(Segmentation data)
= = = = = = =

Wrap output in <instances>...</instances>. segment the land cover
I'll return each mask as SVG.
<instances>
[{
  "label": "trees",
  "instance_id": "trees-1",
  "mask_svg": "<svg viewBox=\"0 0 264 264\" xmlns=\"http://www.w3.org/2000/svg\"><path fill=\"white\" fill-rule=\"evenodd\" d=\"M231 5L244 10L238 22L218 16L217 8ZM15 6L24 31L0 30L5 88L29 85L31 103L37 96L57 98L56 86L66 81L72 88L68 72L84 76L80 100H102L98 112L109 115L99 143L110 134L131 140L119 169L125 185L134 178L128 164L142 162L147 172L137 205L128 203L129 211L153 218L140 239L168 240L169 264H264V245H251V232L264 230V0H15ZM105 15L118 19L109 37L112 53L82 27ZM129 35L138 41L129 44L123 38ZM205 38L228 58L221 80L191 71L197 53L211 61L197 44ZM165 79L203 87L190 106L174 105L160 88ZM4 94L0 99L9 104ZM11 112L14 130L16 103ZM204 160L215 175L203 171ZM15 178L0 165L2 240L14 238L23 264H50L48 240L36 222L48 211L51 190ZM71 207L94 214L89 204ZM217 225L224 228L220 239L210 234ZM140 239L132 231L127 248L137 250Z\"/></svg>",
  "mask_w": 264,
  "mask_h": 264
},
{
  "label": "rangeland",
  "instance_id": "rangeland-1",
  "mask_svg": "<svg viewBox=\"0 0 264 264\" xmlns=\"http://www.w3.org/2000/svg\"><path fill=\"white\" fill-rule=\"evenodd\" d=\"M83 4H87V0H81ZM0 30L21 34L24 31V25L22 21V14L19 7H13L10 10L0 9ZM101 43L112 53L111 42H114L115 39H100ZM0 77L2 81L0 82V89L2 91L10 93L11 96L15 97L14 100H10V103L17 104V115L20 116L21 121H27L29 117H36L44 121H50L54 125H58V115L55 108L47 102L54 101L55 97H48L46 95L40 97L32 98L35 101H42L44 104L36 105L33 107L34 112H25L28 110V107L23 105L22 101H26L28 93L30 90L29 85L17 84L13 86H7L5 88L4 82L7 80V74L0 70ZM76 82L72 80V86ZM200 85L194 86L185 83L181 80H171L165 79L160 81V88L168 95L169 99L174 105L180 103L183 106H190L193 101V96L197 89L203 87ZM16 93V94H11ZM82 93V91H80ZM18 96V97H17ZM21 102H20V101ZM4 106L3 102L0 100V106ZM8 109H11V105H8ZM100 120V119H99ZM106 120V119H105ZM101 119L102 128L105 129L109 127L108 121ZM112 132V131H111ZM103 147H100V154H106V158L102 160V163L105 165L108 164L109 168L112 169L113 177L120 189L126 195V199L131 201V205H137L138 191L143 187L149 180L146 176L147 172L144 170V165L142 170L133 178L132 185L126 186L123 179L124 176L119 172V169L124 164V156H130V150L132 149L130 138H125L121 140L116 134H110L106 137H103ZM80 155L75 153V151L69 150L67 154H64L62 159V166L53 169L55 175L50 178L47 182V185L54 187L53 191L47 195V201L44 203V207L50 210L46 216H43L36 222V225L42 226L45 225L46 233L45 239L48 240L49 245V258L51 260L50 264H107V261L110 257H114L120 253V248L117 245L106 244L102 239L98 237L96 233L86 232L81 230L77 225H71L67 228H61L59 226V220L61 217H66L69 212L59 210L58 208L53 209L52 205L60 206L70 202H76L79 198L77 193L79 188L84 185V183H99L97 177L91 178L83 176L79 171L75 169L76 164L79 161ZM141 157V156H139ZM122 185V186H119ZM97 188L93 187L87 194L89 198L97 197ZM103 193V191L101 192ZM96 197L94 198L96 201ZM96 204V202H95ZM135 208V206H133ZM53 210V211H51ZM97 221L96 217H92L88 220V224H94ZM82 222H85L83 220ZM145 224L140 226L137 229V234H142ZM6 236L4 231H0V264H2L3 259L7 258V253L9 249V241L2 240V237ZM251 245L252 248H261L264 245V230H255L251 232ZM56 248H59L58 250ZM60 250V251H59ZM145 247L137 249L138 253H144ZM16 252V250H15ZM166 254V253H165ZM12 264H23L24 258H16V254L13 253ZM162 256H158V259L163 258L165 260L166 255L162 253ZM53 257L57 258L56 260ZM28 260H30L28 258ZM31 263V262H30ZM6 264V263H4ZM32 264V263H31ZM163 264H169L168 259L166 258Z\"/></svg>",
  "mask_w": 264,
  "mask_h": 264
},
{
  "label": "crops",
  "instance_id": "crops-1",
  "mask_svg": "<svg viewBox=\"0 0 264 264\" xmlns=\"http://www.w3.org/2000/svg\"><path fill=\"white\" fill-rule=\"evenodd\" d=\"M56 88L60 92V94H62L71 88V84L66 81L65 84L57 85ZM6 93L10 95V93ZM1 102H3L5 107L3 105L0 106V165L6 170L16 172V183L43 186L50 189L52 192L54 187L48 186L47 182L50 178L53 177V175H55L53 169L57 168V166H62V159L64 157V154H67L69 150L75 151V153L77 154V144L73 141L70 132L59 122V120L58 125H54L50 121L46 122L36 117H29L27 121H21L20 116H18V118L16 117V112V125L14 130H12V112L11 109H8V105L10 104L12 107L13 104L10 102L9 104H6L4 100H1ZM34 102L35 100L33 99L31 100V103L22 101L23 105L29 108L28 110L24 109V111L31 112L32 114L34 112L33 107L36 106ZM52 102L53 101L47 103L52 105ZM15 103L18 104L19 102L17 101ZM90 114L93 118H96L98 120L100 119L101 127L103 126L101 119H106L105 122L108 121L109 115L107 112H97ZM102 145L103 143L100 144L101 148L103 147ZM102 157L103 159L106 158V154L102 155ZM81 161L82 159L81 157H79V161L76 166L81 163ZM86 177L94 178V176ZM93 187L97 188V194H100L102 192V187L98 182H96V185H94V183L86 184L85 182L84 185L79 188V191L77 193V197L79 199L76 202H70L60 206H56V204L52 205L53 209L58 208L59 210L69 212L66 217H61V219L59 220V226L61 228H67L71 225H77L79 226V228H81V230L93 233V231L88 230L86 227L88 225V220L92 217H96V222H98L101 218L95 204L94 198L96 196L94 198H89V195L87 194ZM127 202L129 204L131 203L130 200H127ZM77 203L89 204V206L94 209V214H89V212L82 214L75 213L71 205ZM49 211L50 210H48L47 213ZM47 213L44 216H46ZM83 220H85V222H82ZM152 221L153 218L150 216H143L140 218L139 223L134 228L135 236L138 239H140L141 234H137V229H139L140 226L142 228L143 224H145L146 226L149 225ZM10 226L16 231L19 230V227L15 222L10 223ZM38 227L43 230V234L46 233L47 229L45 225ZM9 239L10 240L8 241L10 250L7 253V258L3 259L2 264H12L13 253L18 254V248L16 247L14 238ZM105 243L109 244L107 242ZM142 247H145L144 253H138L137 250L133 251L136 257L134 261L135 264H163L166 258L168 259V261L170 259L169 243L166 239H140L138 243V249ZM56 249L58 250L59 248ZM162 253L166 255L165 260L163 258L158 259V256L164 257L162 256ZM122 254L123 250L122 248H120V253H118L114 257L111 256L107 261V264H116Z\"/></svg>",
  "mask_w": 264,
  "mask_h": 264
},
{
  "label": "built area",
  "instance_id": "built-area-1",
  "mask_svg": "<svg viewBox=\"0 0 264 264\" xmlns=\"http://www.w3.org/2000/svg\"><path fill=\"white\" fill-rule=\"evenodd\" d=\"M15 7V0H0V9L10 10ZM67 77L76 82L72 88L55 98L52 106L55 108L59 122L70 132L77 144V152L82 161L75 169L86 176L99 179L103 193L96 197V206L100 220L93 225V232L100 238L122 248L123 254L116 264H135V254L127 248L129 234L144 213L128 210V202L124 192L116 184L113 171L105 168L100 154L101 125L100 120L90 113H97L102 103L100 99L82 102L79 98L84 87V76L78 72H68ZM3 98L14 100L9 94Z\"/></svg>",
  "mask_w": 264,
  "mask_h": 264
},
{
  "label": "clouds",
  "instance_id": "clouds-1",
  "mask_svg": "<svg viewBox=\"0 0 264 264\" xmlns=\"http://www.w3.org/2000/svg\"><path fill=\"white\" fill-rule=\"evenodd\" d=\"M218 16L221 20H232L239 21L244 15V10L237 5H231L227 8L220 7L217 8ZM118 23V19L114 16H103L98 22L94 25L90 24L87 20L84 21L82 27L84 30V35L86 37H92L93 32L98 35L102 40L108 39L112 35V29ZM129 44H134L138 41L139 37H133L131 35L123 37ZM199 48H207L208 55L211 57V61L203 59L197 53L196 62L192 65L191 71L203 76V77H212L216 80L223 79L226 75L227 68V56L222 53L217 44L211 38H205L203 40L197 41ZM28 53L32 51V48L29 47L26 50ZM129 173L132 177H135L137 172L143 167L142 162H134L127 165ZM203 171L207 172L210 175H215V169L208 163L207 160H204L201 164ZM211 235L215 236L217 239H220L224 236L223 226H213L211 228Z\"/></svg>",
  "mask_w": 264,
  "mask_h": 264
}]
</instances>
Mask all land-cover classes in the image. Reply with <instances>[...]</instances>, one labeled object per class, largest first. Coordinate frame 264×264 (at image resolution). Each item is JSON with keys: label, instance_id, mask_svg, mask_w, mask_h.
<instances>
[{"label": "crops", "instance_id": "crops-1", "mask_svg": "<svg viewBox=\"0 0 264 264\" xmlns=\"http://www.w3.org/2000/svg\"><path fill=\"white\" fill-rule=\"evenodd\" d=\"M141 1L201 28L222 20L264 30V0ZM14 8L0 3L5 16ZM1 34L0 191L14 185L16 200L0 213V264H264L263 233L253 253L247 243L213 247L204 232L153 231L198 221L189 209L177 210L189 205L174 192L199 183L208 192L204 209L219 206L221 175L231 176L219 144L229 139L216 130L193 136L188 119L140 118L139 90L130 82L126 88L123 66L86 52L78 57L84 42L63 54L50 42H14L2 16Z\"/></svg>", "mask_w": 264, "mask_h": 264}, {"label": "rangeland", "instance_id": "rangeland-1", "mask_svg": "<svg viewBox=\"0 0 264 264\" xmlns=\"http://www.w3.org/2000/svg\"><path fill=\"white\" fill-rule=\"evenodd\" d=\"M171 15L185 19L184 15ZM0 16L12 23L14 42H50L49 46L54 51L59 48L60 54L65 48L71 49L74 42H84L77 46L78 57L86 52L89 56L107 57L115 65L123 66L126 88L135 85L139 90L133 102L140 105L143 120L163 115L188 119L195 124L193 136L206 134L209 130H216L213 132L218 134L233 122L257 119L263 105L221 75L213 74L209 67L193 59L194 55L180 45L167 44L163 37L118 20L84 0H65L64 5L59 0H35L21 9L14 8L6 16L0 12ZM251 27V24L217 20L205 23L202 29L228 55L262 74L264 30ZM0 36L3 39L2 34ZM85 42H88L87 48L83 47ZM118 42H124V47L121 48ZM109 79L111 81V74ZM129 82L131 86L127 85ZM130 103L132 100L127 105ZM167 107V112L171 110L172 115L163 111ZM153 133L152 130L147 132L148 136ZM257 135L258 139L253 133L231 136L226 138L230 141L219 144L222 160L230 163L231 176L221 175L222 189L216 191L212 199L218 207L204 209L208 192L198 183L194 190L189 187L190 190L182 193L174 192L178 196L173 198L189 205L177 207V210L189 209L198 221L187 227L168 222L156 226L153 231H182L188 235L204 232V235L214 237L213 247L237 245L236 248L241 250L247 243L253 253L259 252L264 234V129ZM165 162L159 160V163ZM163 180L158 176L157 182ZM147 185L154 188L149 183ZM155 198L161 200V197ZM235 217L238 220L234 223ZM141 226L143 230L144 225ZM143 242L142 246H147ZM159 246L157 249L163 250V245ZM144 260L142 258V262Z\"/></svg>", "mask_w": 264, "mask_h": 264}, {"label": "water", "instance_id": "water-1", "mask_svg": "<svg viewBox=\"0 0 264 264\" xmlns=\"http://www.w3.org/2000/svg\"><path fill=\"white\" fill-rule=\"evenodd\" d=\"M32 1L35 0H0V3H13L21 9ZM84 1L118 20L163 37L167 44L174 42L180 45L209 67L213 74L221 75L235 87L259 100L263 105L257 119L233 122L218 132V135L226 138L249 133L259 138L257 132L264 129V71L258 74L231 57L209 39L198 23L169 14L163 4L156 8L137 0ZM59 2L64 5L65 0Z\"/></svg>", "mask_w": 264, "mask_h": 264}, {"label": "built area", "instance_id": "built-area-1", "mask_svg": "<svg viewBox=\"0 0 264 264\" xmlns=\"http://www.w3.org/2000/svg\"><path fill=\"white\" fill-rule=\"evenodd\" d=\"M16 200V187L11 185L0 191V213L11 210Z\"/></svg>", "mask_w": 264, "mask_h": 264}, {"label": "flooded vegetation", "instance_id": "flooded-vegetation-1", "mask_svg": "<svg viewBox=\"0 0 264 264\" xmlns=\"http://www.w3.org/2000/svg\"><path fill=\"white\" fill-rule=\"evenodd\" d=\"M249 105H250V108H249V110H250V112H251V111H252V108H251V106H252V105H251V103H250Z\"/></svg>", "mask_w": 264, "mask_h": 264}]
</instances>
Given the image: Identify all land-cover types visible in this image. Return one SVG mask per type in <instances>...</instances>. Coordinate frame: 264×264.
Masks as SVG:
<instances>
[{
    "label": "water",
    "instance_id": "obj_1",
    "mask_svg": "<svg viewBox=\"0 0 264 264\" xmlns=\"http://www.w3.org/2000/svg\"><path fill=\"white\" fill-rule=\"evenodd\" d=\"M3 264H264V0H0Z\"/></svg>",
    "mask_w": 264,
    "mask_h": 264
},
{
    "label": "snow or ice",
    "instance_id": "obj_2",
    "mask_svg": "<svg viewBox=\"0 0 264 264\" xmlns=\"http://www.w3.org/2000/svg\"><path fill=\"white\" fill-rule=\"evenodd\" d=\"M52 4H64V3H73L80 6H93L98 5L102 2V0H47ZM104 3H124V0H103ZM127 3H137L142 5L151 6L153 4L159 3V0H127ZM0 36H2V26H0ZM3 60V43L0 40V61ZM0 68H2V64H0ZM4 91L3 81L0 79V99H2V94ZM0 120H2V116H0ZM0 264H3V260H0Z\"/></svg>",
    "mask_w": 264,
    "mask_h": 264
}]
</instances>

= = = = = = =

What you should do:
Transcribe the lines from the first one above through the line that contains "5L244 10L238 22L218", keeping every character as it appears.

Response below:
Wrap output in <instances>...</instances>. segment the land cover
I'll return each mask as SVG.
<instances>
[{
  "label": "trees",
  "instance_id": "trees-1",
  "mask_svg": "<svg viewBox=\"0 0 264 264\" xmlns=\"http://www.w3.org/2000/svg\"><path fill=\"white\" fill-rule=\"evenodd\" d=\"M231 5L244 10L238 22L218 16L217 8ZM15 6L24 31L0 30L5 88L29 85L31 103L37 96L57 98L56 86L66 81L72 88L68 72L84 76L80 100H102L98 112L109 115L99 143L110 134L131 140L119 169L125 185L134 178L128 164L142 162L147 172L137 205L128 203L129 211L153 218L140 239L168 240L169 264H264V245H251V232L264 230V0H15ZM105 15L118 19L109 37L112 53L82 27ZM129 35L138 41L129 44L123 38ZM205 38L228 58L221 80L191 71L197 53L211 61L197 44ZM165 79L203 87L190 106L174 105L160 88ZM4 94L0 99L9 104ZM11 112L14 130L16 103ZM204 160L215 175L203 171ZM15 178L0 165L2 240L14 238L23 264H50L48 240L36 222L48 211L51 190ZM71 207L94 214L89 204ZM217 225L224 228L220 239L210 234ZM140 239L132 231L127 248L137 250Z\"/></svg>",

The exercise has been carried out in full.